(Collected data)
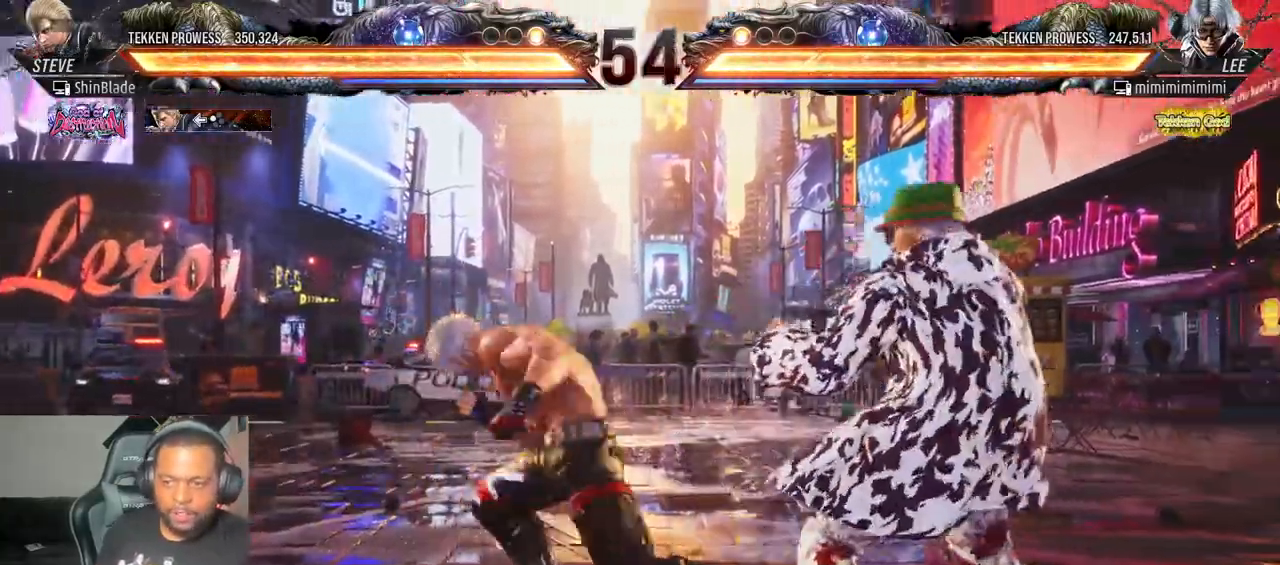
{"dt_ms": 500, "buttons": ["DPAD_UP", "DPAD_LEFT"], "left_stick": "center", "right_stick": "center"}
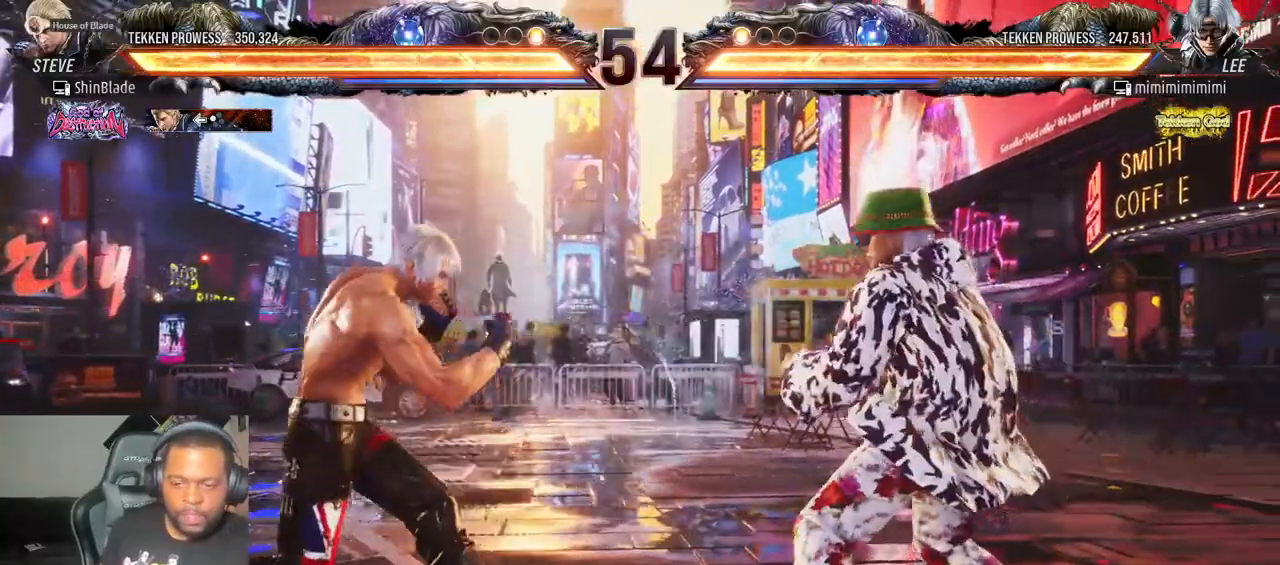
{"dt_ms": 500, "buttons": [], "left_stick": "center", "right_stick": "center", "events": [[50, "CROSS", "down"], [200, "DPAD_LEFT", "up"], [200, "DPAD_UP", "up"], [217, "CROSS", "up"]]}
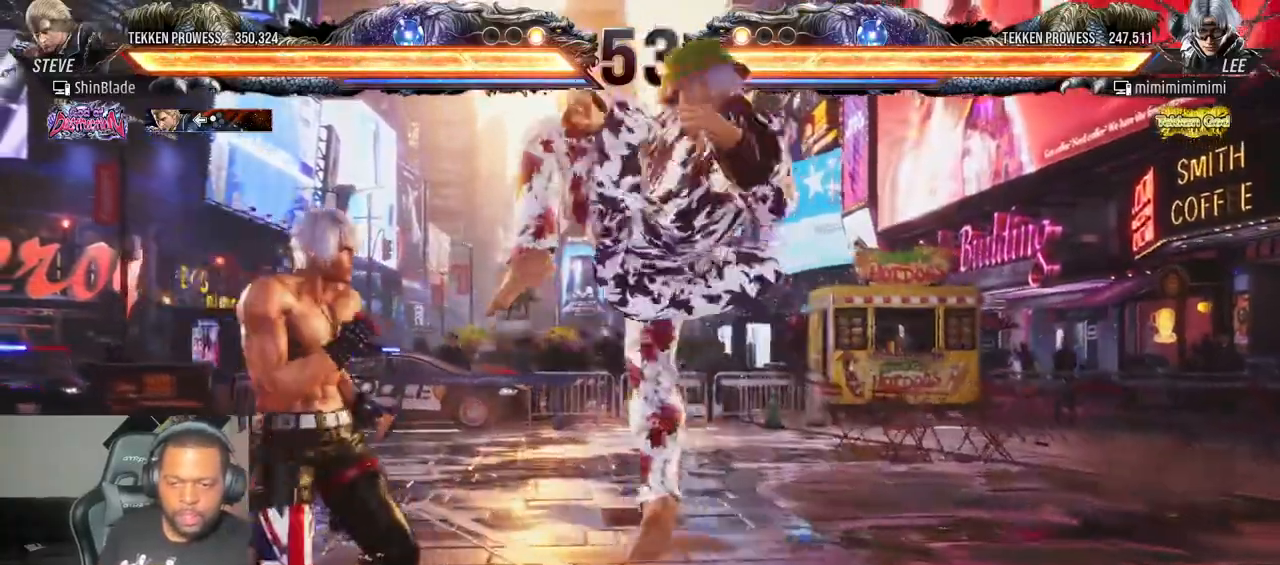
{"dt_ms": 500, "buttons": ["CROSS", "CIRCLE", "TRIANGLE", "DPAD_LEFT"], "left_stick": "center", "right_stick": "center", "events": [[100, "TRIANGLE", "down"], [133, "DPAD_LEFT", "down"], [217, "SQUARE", "down"], [367, "CIRCLE", "down"], [383, "SQUARE", "up"], [433, "CROSS", "down"]]}
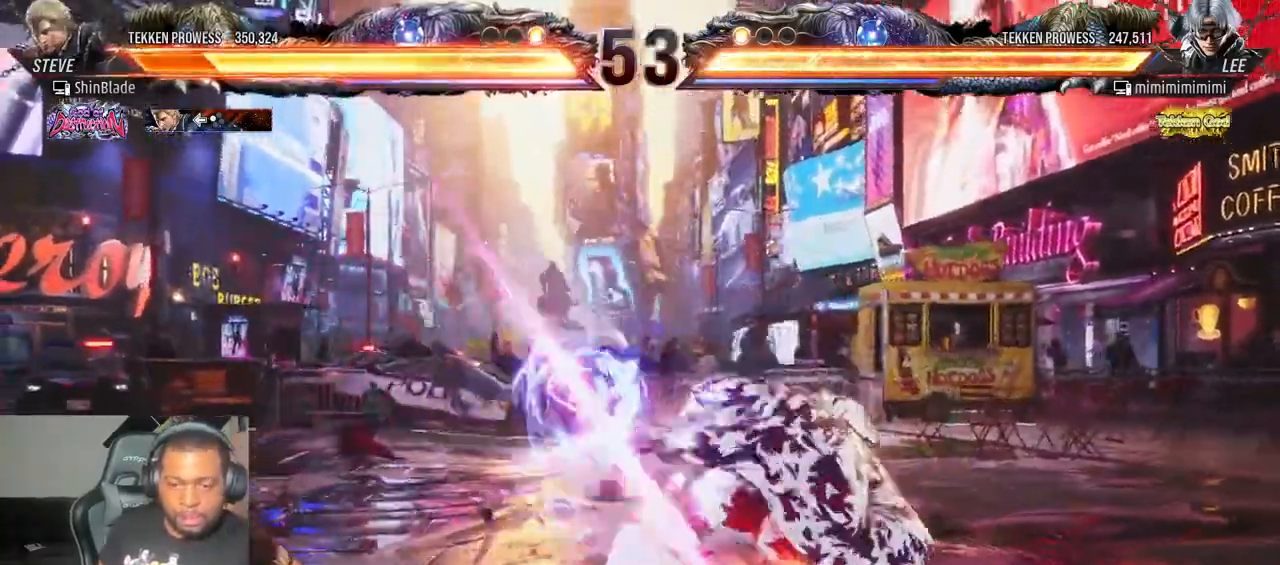
{"dt_ms": 500, "buttons": [], "left_stick": "center", "right_stick": "center", "events": [[17, "CROSS", "up"], [50, "CROSS", "down"], [167, "TRIANGLE", "up"], [200, "CIRCLE", "up"], [217, "CROSS", "up"], [267, "CROSS", "down"], [283, "DPAD_LEFT", "up"], [350, "CROSS", "up"]]}
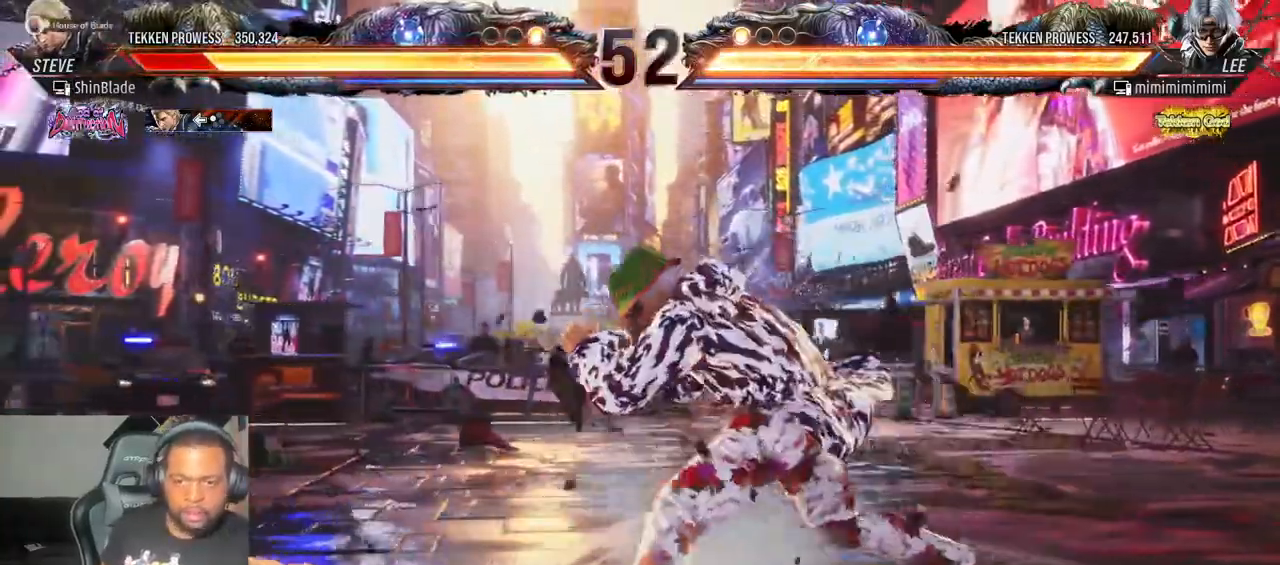
{"dt_ms": 500, "buttons": ["DPAD_LEFT"], "left_stick": "center", "right_stick": "center", "events": [[17, "DPAD_LEFT", "down"]]}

## TASK DIRECTIONS
Each line in the entries above that includes the string "CIRCLE" should be extracted.

## EXPECTED OUTPUT
{"dt_ms": 500, "buttons": ["CROSS", "CIRCLE", "TRIANGLE", "DPAD_LEFT"], "left_stick": "center", "right_stick": "center", "events": [[100, "TRIANGLE", "down"], [133, "DPAD_LEFT", "down"], [217, "SQUARE", "down"], [367, "CIRCLE", "down"], [383, "SQUARE", "up"], [433, "CROSS", "down"]]}
{"dt_ms": 500, "buttons": [], "left_stick": "center", "right_stick": "center", "events": [[17, "CROSS", "up"], [50, "CROSS", "down"], [167, "TRIANGLE", "up"], [200, "CIRCLE", "up"], [217, "CROSS", "up"], [267, "CROSS", "down"], [283, "DPAD_LEFT", "up"], [350, "CROSS", "up"]]}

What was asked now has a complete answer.